Tuesday, July 21, 2015

EU Eyes Iran Amid Russian Dairy Ban
Tue Jul 21, 2015 7:56AM
presstv.ir

European companies are looking into Iran as a potential new market for their dairy products amid a Russian embargo, market intelligence firm Euromonitor International has said.

Russian President Vladimir Putin has ordered an embargo on dairy imports from Europe in retaliation for Western sanctions on Moscow over the Ukraine crisis.

Russian officials have traveled to Iran to source supplies of fish, dairy and meat from their regional ally which is under similar sanctions. In May, Russia gave the go-ahead to dairy and poultry supplies from six Iranian companies, RIA Novosti reported.

European companies have taken heart from finalized nuclear negotiations between Iran and the P5+1 group of countries. They are further buoyed by EU’s endorsement of the talks with Tehran on Monday, which paves the way for the removal of the sanctions.

It would “open up the 10th largest growing dairy market globally”, Euromonitor analyst Lianne van den Bos has said.

An Iranian customer buys dairy products from a supermarket in Tehran.
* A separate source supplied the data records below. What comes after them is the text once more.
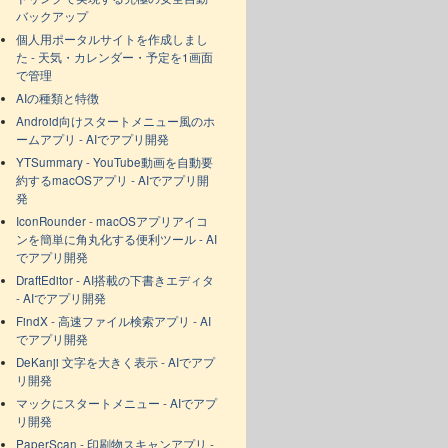
バックアップ
個人用ポータルサイトを作成しまし
た - 天気・カレンダー・予定を1画面
で管理
AIの種類と特徴
Android向けスタートメニュー風のホ
ームアプリ - AIでアプリ開発
YTSummary - YouTube動画を自動要
約するmacOSアプリ - AIでアプリ開
発
IconRounder - macOSアプリアイコ
ンを簡単に角丸化する便利ツール - AI
でアプリ開発
DraftEditor - AI搭載の下書きエディタ
- AIでアプリ開発
FindX - 高速ファイル検索アプリ - AI
でアプリ開発
DeKanji 文字を大きく表示 - AIでアプ
リ開発
マックにスタートメニュー - AIでアプ
リ開発
PaperScan - 印刷物スキャンアプリ -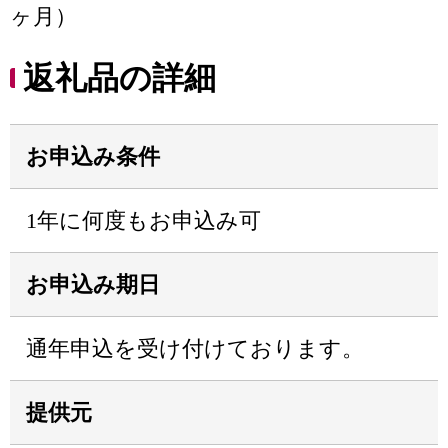
ヶ月）
返礼品の詳細
お申込み条件
1年に何度もお申込み可
お申込み期日
通年申込を受け付けております。
提供元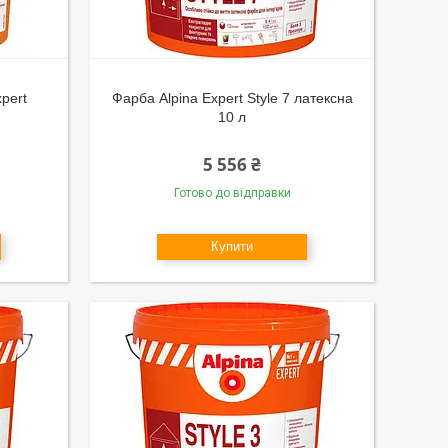
xpert
Фарба Alpina Expert Style 7 латексна
10 л
5 556 ₴
Готово до відправки
Купити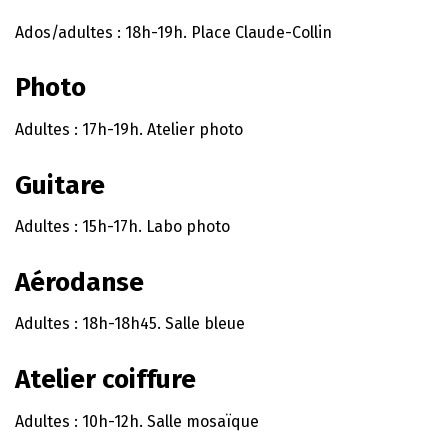
Ados/adultes : 18h-19h. Place Claude-Collin
Photo
Adultes : 17h-19h. Atelier photo
Guitare
Adultes : 15h-17h. Labo photo
Aérodanse
Adultes : 18h-18h45. Salle bleue
Atelier coiffure
Adultes : 10h-12h. Salle mosaïque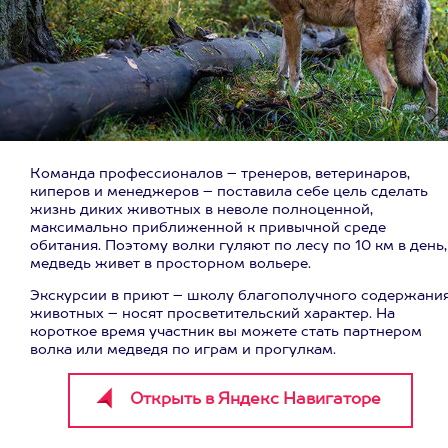
Команда профессионалов – тренеров, ветеринаров,
киперов и менеджеров – поставила себе цель сделать
жизнь диких животных в неволе полноценной,
максимально приближенной к привычной среде
обитания. Поэтому волки гуляют по лесу по 10 км в день,
медведь живет в просторном вольере.
Экскурсии в приют – школу благополучного содержани
животных – носят просветительский характер. На
короткое время участник вы можете стать партнером
волка или медведя по играм и прогулкам.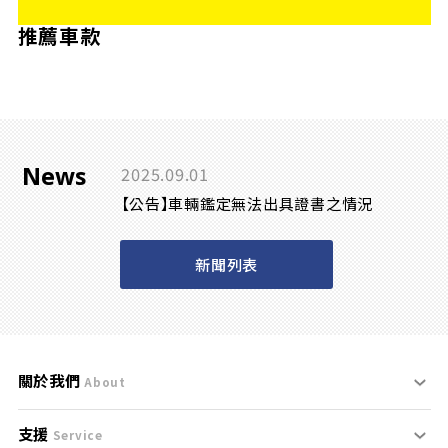
推薦車款
News
2025.09.01
【公告】車輛鑑定無法出具證書之情況
新聞列表
關於我們
About
支援
刊登規範
Service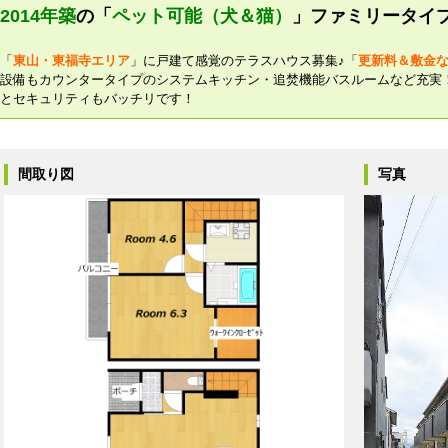
2014年築
の「
ペット可能（犬＆猫）
」ファミリータイ
「
東山・東福寺エリア
」に戸建て感覚のテラスハウス募集♪「
更新料＆敷金
設備もカウンタータイプのシステムキッチン・追焚機能バスルームなど充実
とセキュリティもバッチリです！
間取り図
写真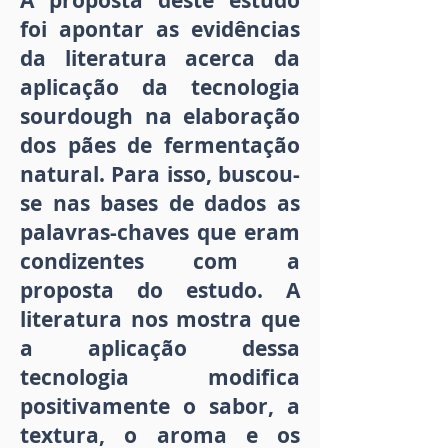
A proposta deste estudo
foi apontar as evidências
da literatura acerca da
aplicação da tecnologia
sourdough na elaboração
dos pães de fermentação
natural. Para isso, buscou-
se nas bases de dados as
palavras-chaves que eram
condizentes com a
proposta do estudo. A
literatura nos mostra que
a aplicação dessa
tecnologia modifica
positivamente o sabor, a
textura, o aroma e os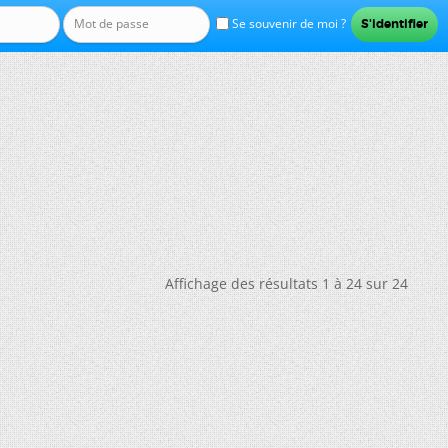
Se souvenir de moi ?
Affichage des résultats 1 à 24 sur 24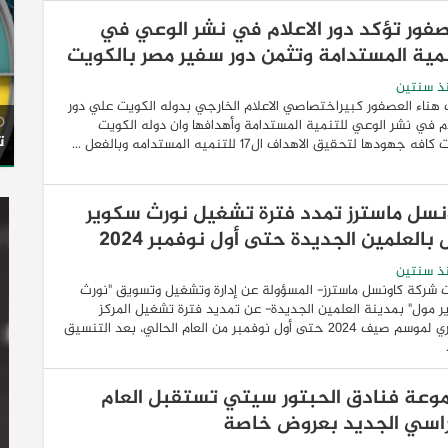
صفور تؤكد دور الاعلام في نشر الوعي في
نمية المستدامة وتثمن دور سفير مصر بالكويت
ذ سنتين
هناء العصفور كبيراختصاصي الاعلام الخارجي بدوله الكويت علي دور
ام في نشر الوعي للتنمية المستدامة وأهدافها وان دوله الكويت
ت
ه جهودها لتحقيق الاهداف ال١٧ للتنميه المستدامه وبالفعل ...
نسل ماسترز تمدد فترة تشغيل نورث سكوير
بالعلمين الجديدة حتى أول نوفمبر 2024
ذ سنتين
 شركة كاونسل ماسترز- المسؤولة عن إدارة وتشغيل وتسويق "نورث
 مول" بمدينة العلمين الجديدة- عن تمديد فترة تشغيل المركز
التجاري لموسم صيف 2024 حتى أول نوفمبر من العام الحالي، بعد التنسيق
وعة فنادق الحبتور سيتي تستقبل العام
راسي الجديد بعروض خاصة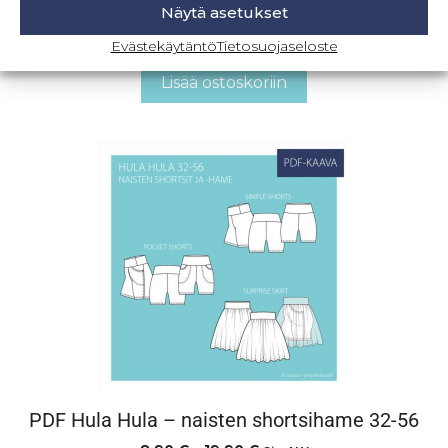
PDF Naisten retkeilyhousut 32-56
Näytä asetukset
17,90
€
Sis. ALV
Evästekäytäntö
Tietosuojaseloste
Lisää ostoskoriin
PDF Hula Hula – naisten shortsihame 32-56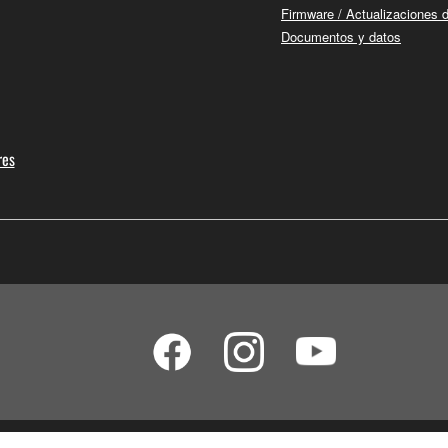
Firmware / Actualizaciones 
Documentos y datos
res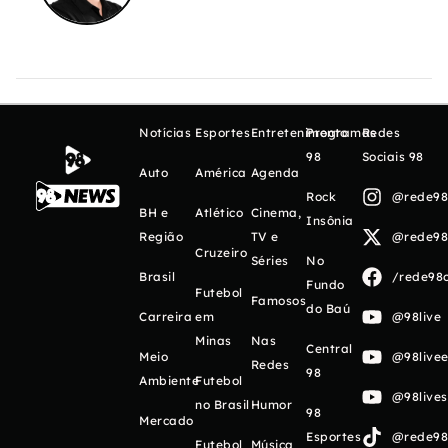
Notícias
Esportes
Entretenimento
Programas
Redes
98
Sociais 98
Auto
América
Agenda
Rock
@rede98o
BH e
Atlético
Cinema,
Insônia
Região
TV e
@rede98o
Cruzeiro
Séries
No
Brasil
/rede98o
Fundo
Futebol
Famosos
do Baú
Carreira
em
@98live
Minas
Nas
Central
Meio
@98livee
Redes
98
Ambiente
Futebol
@98live
no Brasil
Humor
98
Mercado
Esportes
@rede98o
Futebol
Música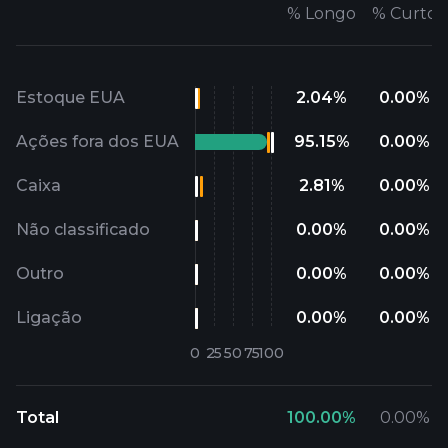
%
Longo
%
Curto
Estoque EUA
2.04
%
0.00
%
Ações fora dos EUA
95.15
%
0.00
%
Caixa
2.81
%
0.00
%
Não classificado
0.00
%
0.00
%
Outro
0.00
%
0.00
%
Ligação
0.00
%
0.00
%
Total
100.00
%
0.00
%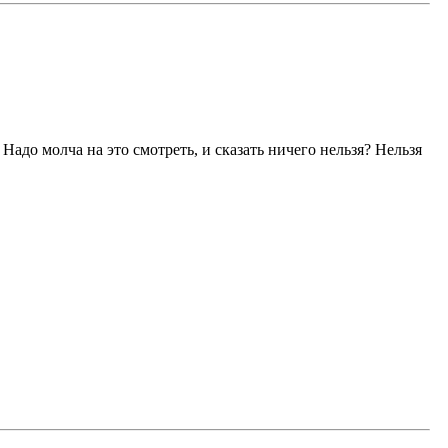
 Надо молча на это смотреть, и сказать ничего нельзя? Нельзя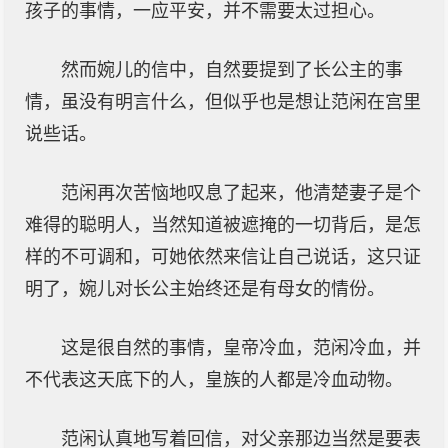
孩子的事情，一应平安，并不需要太过担心。
然而婉儿的信中，自然要提到了长公主的事
情，虽没有明言什么，但似乎也是想让范闲在宫里
说些话。
范闲再次苦恼地叹息了起来，他清楚妻子是个
难得的聪明人，当然知道被遮掩的一切背后，是怎
样的不可调和，可她依然来信让自己说话，这只证
明了，婉儿对长公主始终还是有母女的情份。
这是很自然的事情，皇帝冷血，范闲冷血，并
不代表这天底下的人，皇族的人都是冷血动物。
范闲认真地写着回信，对父亲那边当然是要表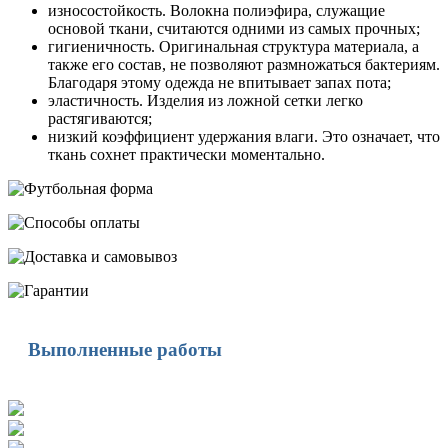
износостойкость. Волокна полиэфира, служащие
основой ткани, считаются одними из самых прочных;
гигиеничность. Оригинальная структура материала, а
также его состав, не позволяют размножаться бактериям.
Благодаря этому одежда не впитывает запах пота;
эластичность. Изделия из ложной сетки легко
растягиваются;
низкий коэффициент удержания влаги. Это означает, что
ткань сохнет практически моментально.
Выполненные работы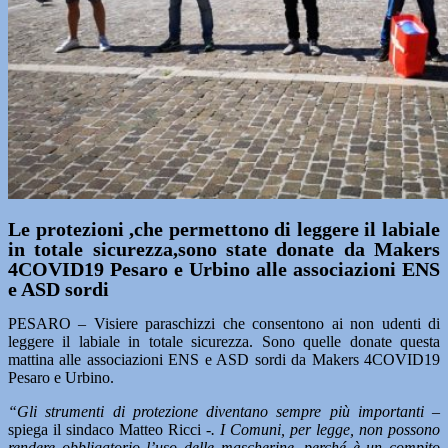
Le protezioni ,che permettono di leggere il labiale
in totale sicurezza,sono state donate da Makers
4COVID19 Pesaro e Urbino alle associazioni ENS
e ASD sordi
PESARO – Visiere paraschizzi che consentono ai non udenti di
leggere il labiale in totale sicurezza. Sono quelle donate questa
mattina alle associazioni ENS e ASD sordi da Makers 4COVID19
Pesaro e Urbino.
“Gli strumenti di protezione diventano sempre più importanti –
spiega il sindaco Matteo Ricci
-. I Comuni, per legge, non possono
rendere obbligatorio l’uso delle mascherine, perché è un compito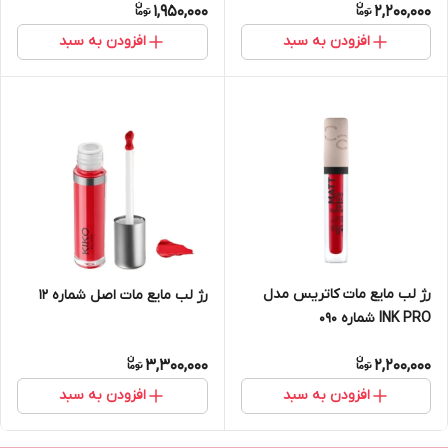
1,950,000
2,200,000
افزودن به سبد
افزودن به سبد
رژ لب مایع مات کاتریس مدل
رژ لب مایع مات اصل شماره 12
INK PRO شماره 090
3,300,000
2,200,000
افزودن به سبد
افزودن به سبد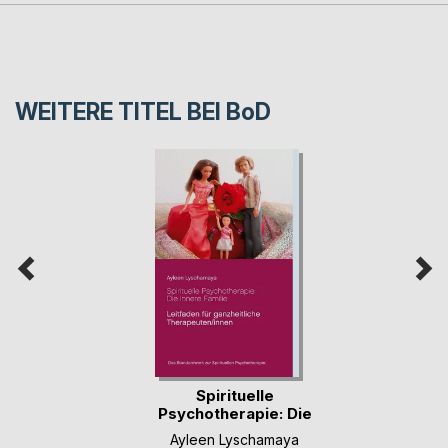
WEITERE TITEL BEI
BoD
Spirituelle
Psychotherapie: Die
in(...)
Ayleen Lyschamaya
“Considering the fact that the Russian market is currently inaccessible to many dairy exporters with Putin’s extension of the important ban on dairy, Iran could be a potential target market for diary products initially intended for the Russian markets,” she said.

Denmark’s Arla Foods, the largest producer of dairy products in Scandinavia, Finland’s Valio and Dutch dairy producer FieslandCampina are salivating at the prospect of having access to the Iranian market, van den Bos says.

Around 40% of Iran’s population of 80 million is aged between 15 and 35 with an open attitude to packaged food products, making the country a “huge untapped market”, she said.

“Dairy already makes up a huge part of the Iranian diet.”

In May, Iran and France signed six cooperation agreements for a series of projects in livestock and fish farming during a visit by a senior representative of the French agriculture minister to Tehran.

The agreements included setting up a farm for growing dairy goats and sheep in Iran, Deputy Agriculture Minister Abbas Keshavarz said then.